WHAT YOU HAVE TO DO
Turn the transcribed text in all of the entries below into a single numbered list, one line per item, and skip any blank lines. Do not include the images.
*** Block opens ***
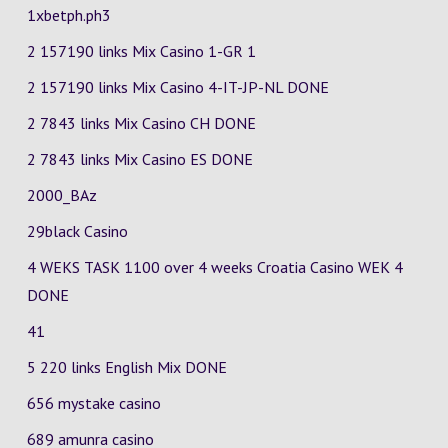
1xbetph.ph3
2 157190 links Mix Casino
1-GR
1
2 157190 links Mix Casino
4-IT-JP-NL
DONE
2 7843 links Mix Casino
CH
DONE
2 7843 links Mix Casino
ES
DONE
2000_BAz
29black Casino
4 WEKS TASK 1100 over 4 weeks Croatia Casino
WEK 4
DONE
41
5 220 links English Mix DONE
656 mystake casino
689 amunra casino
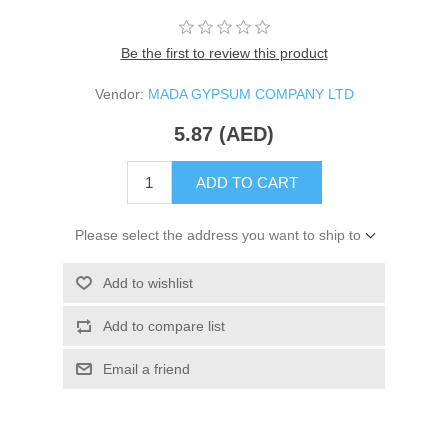
Be the first to review this product
Vendor:
MADA GYPSUM COMPANY LTD
5.87 (AED)
ADD TO CART
Please select the address you want to ship to
Add to wishlist
Add to compare list
Email a friend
*** Block closes ***
SOLUTION FOR THIS PROBLEM
1. 1xbetph.ph3
2. 2 157190 links Mix Casino
3. 1-GR
4. 1
5. 2 157190 links Mix Casino
6. 4-IT-JP-NL
7. DONE
8. 2 7843 links Mix Casino
9. CH
10. DONE
11. 2 7843 links Mix Casino
12. ES
13. DONE
14. 2000_BAz
15. 29black Casino
16. 4 WEKS TASK 1100 over 4 weeks Croatia Casino
17. WEK 4
18. DONE
19. 41
20. 5 220 links English Mix DONE
21. 656 mystake casino
22. 689 amunra casino
23. Be the first to review this product
24. Vendor:
25. MADA GYPSUM COMPANY LTD
26. 5.87 (AED)
27. ADD TO CART
28. Please select the address you want to ship to
29. Add to wishlist
30. Add to compare list
31. Email a friend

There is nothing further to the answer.